Solar stocks had another stellar week ahead of what should be a stellar earnings season. SunPower (SPWR -8.41%), First Solar (FSLR 2.17%), and Canadian Solar (CSIQ -0.67%) were all up more than 10% on the week, and SolarCity (SCTY.DL) continued its amazing run, gaining 28%.

SPWR Total Return Price Chart

SPWR Total Return Price data by YCharts

What's more important than a week's stock movement is that these businesses are improving operations, and on that front it was a good week.

Utility-scale solar is on fire
First Solar had trouble early in the year filling its backlog, but it appears those troubles are in the past. The company agreed to build a 250 MW project for NextEra Energy Resources near the city of Blythe, Calif. The project would soak up more than 10% of First Solar's annual module production, so it's a significant addition for the company.  

The 550 MW Desert Sunlight Solar Farm being built by First Solar for NextEra must be going well for the company to order another project. Desert Sunlight sits close to the location for the new project, making Blythe a new hotbed for solar in the United States.

Chinese competitor Canadian Solar began building a 100 MW project in Ontario this week. Canadian Solar was the first Chinese company to move into downstream projects in a big way, and it's one of the reasons the company is in a better financial position than its competitors. This single project will generate about $301.1 million in revenue by the time it's completed in 2015, which is nearly a quarter of the company's entire revenue for 2012.

Utility-scale projects are the profit drivers in solar right now, and First Solar and Canadian Solar are leading the charge.

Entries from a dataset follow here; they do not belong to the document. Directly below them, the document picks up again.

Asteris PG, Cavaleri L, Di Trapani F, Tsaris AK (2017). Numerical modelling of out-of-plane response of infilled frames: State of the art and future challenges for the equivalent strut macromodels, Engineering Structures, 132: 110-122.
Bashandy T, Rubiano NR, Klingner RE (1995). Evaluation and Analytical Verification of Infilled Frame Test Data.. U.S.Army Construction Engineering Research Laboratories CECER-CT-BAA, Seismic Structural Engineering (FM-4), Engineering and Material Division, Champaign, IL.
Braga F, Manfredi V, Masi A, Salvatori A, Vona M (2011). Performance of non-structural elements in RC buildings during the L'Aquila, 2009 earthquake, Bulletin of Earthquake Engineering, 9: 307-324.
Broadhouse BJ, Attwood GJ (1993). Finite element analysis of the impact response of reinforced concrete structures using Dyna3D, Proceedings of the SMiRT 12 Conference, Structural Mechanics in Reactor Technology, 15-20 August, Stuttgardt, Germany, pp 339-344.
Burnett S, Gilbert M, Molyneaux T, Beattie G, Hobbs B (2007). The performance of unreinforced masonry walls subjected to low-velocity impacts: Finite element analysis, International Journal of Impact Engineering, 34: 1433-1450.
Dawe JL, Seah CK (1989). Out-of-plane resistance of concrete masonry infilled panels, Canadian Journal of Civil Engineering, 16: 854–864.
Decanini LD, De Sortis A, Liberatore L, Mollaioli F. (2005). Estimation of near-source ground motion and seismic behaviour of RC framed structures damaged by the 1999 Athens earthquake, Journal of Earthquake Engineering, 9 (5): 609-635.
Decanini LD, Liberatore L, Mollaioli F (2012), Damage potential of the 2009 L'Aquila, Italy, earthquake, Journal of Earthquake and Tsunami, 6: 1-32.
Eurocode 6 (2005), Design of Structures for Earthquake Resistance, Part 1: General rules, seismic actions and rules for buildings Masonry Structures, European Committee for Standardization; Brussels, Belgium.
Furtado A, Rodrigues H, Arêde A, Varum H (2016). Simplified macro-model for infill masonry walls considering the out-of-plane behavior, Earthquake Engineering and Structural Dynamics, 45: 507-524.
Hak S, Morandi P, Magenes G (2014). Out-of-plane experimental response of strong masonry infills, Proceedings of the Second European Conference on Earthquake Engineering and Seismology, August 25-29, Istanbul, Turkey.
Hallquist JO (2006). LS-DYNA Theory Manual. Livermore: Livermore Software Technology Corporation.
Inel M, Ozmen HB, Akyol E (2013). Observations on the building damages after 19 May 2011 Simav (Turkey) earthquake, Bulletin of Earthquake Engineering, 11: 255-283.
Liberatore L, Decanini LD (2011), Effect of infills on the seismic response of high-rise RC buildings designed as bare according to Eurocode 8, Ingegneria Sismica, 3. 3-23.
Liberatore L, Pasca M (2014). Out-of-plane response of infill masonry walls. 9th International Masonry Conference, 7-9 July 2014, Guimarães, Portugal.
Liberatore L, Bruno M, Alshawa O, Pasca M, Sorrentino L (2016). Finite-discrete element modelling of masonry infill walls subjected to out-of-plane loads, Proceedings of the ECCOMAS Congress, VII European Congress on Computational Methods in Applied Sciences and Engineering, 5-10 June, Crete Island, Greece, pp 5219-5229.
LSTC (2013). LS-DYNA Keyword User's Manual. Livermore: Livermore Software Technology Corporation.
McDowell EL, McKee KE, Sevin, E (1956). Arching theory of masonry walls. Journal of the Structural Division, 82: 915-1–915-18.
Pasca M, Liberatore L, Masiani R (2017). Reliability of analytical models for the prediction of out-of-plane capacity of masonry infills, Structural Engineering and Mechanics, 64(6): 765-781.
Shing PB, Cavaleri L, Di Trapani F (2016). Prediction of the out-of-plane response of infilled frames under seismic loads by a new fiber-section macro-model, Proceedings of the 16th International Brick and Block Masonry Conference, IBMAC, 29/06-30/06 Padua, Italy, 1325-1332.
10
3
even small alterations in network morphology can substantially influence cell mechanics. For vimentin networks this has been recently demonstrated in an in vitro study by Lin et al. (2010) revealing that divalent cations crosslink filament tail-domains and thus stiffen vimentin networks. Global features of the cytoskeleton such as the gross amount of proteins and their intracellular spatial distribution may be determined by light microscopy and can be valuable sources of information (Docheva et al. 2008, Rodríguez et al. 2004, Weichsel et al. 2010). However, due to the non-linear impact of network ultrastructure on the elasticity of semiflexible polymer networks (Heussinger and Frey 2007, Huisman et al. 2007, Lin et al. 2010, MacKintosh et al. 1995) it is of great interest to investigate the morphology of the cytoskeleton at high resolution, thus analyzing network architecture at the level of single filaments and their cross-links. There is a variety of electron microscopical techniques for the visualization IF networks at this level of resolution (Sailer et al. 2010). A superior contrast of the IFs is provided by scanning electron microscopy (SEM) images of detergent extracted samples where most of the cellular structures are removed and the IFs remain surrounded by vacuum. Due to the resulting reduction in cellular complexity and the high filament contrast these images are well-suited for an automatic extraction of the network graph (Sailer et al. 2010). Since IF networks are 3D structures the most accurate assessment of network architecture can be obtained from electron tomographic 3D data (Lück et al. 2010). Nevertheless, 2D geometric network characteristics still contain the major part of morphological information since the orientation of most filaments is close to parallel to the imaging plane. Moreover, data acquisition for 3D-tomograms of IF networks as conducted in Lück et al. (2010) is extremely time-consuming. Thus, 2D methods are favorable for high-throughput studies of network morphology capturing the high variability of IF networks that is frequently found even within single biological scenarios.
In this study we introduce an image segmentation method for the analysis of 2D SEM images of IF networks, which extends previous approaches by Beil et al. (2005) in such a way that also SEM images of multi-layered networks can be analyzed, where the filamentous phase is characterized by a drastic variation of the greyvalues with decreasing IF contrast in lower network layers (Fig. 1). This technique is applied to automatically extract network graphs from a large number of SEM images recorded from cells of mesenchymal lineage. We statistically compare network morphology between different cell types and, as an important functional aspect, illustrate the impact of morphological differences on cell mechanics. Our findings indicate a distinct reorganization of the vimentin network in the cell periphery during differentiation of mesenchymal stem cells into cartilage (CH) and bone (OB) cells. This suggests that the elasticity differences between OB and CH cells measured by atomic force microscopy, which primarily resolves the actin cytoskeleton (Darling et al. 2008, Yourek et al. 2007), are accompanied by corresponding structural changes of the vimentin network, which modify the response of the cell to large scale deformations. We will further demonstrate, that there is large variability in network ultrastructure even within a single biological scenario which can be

SunPower gets top quality rating
High-efficiency module maker SunPower isn't the lowest-cost module manufacturer, but it stays competitive by making modules that are more efficient and higher quality than their competitors. On Friday, the company announced that its E20/327 panel achieved the lowest potential induced, or PID, degradation of any panel tested by PV Evolution Labs. You can read more about the test and what it means here.

Here's what really matters for investors. SunPower's PID degradation was less than 0.2%, versus an average degradation of 4%-5% for modules that passed the test. This is just another example of a third-party testing company rating SunPower's panels higher than the competitors, which confirm the company's own claim of having the highest-quality panels in the industry.

Downstream solar is hot
What's really driving solar stocks recently is exposure to the downstream market. SolarCity predicts that it will grow installations up to 90% next year to 525 MW, and investors are looking for exposure to utility-scale projects as well. Those larger projects are how SunPower, First Solar, and Canadian Solar make their money.

As earnings season approaches for these companies, look for those with downstream access to increase profits more quickly than those focused primarily on making and selling modules. Systems are where the margins are, and that's why these four companies were hot this week.